What to do.
In the entries below, rewrite the part that opens with the line containing "genus: Piper" and closes with the line containing "genus: Betula" as a numbered list, leaving out blank lines. Omit the pictures from your answer.

────────────────────

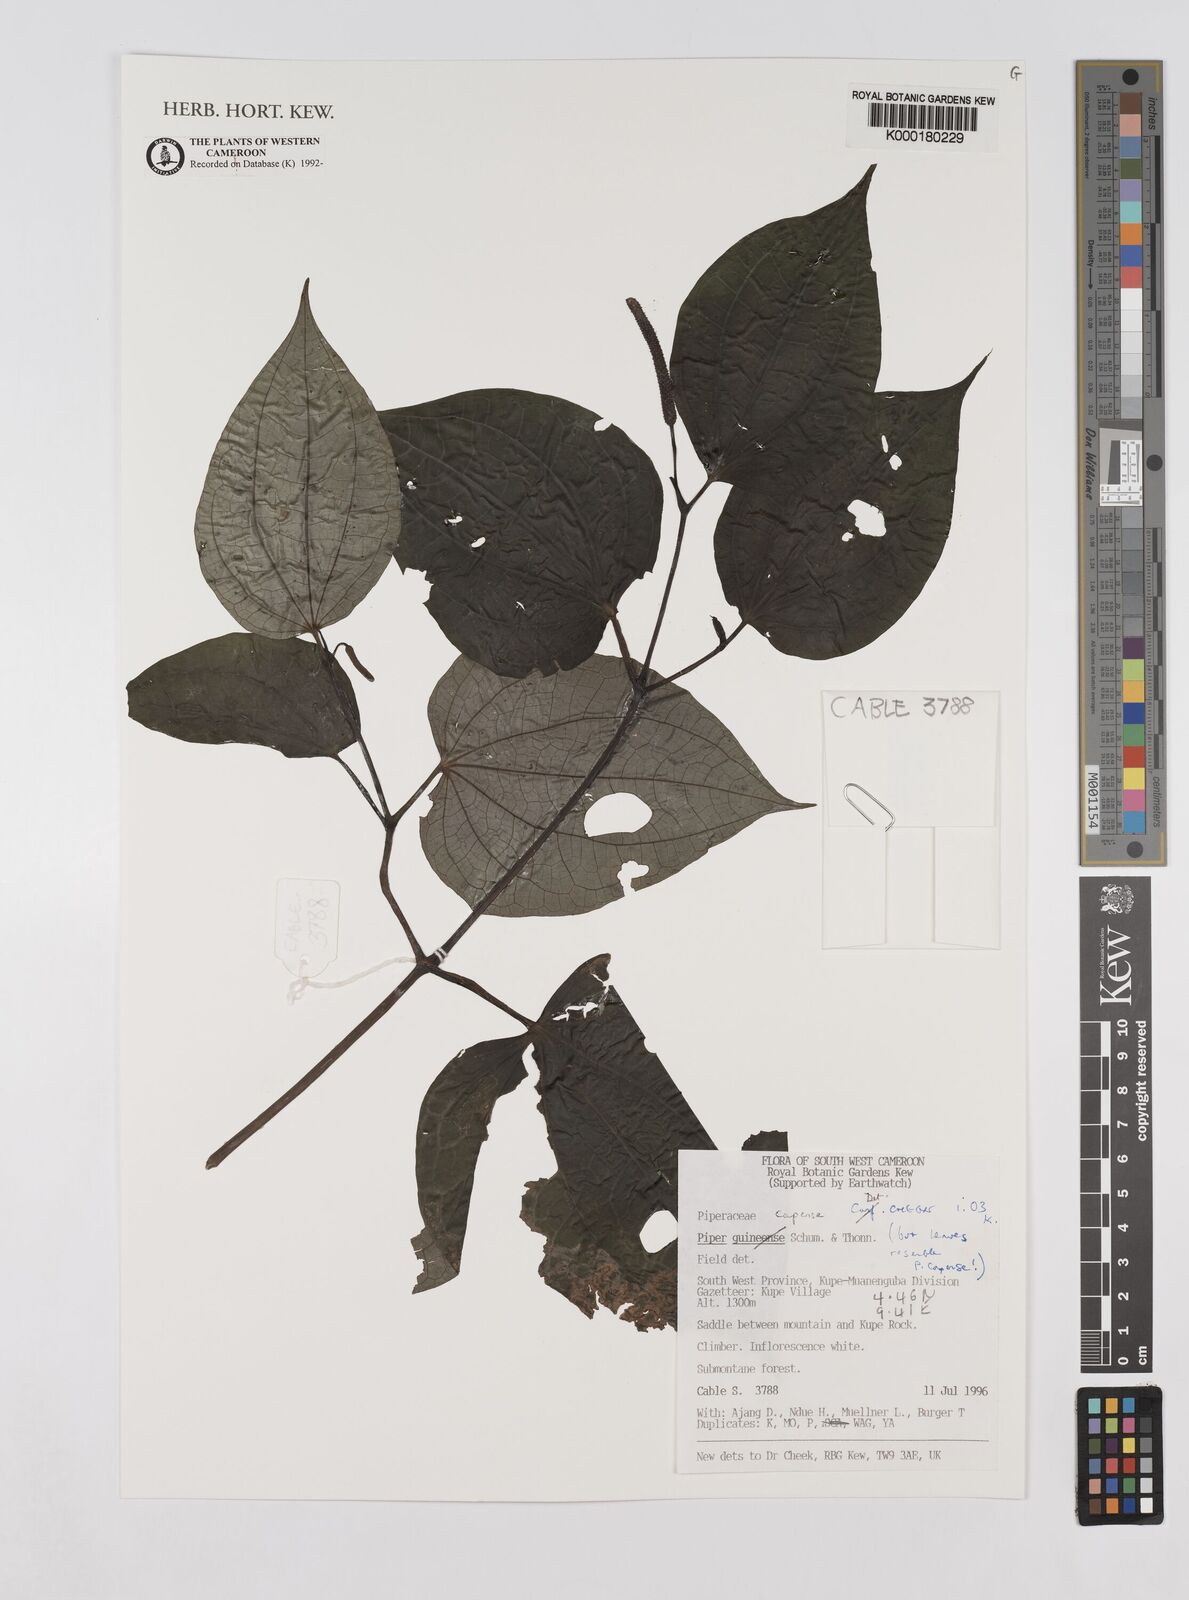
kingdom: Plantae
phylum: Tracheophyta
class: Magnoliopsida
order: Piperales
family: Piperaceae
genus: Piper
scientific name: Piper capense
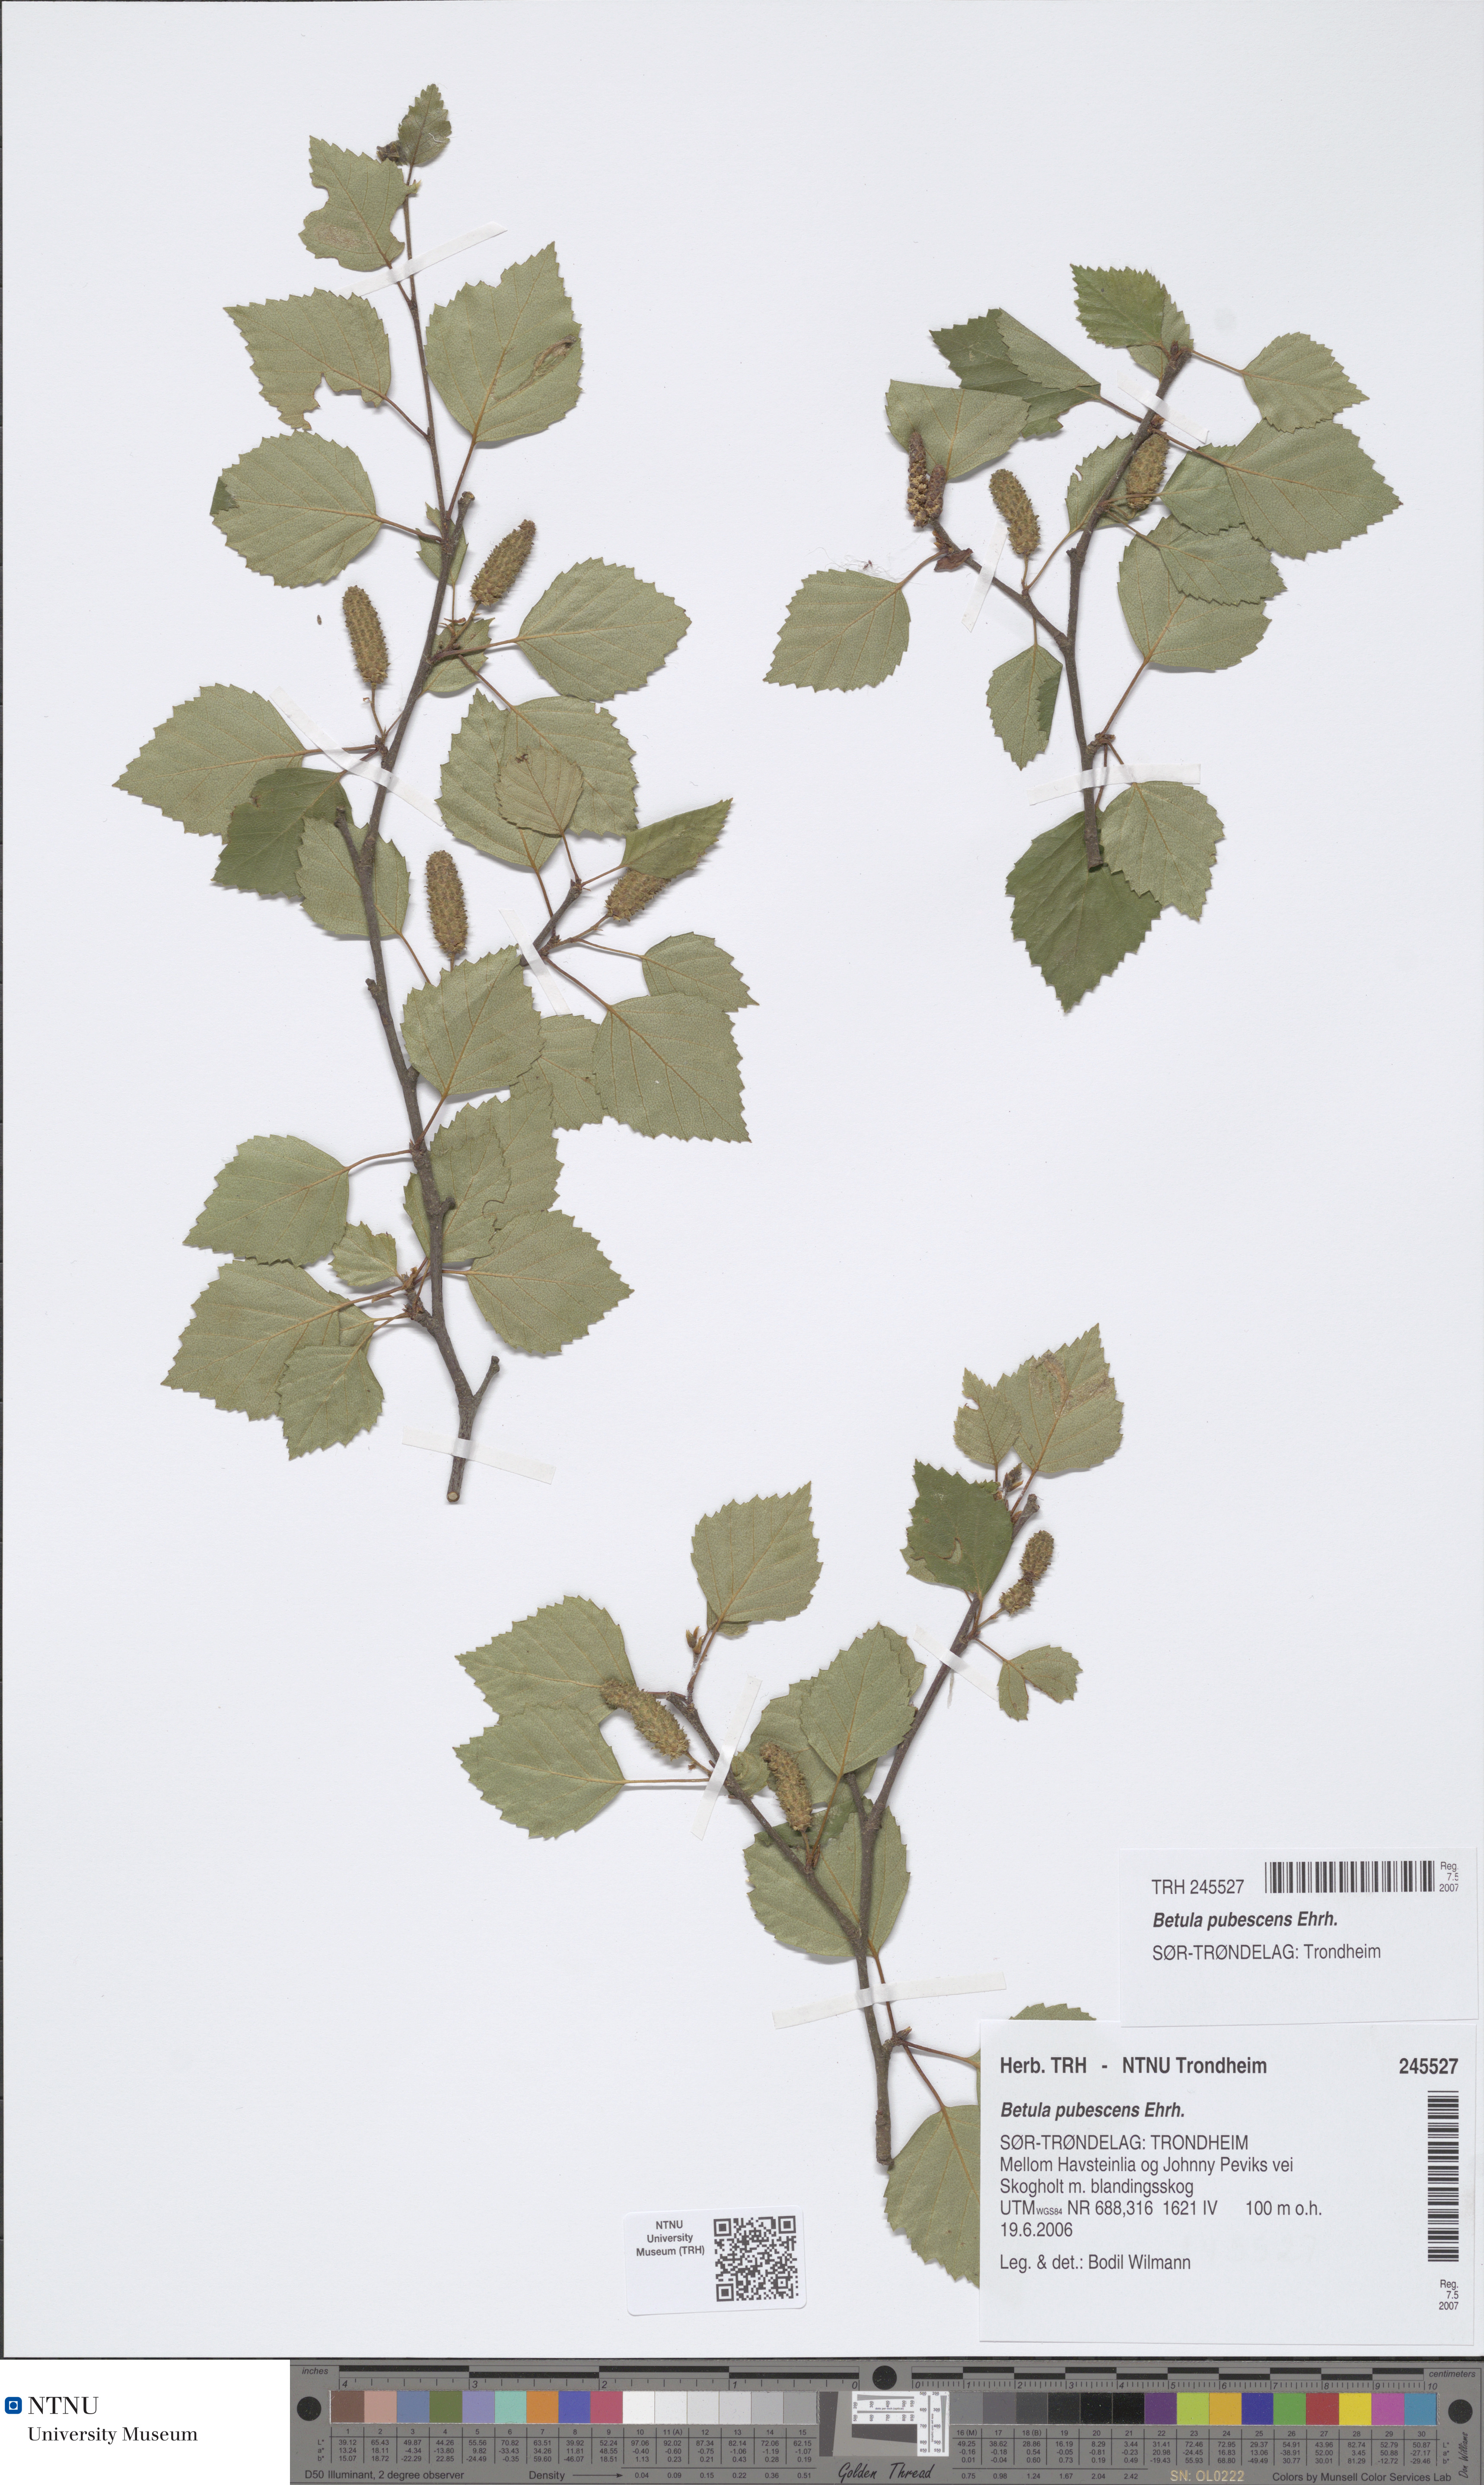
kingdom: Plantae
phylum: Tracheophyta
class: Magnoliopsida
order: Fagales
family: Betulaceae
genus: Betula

────────────────────

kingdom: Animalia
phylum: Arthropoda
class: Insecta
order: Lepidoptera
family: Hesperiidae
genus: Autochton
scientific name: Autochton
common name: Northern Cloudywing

────────────────────

Finished exercise.
1. genus: Piper
2. scientific name: Piper capense
3. kingdom: Plantae
4. phylum: Tracheophyta
5. class: Magnoliopsida
6. order: Fagales
7. family: Betulaceae
8. genus: Betula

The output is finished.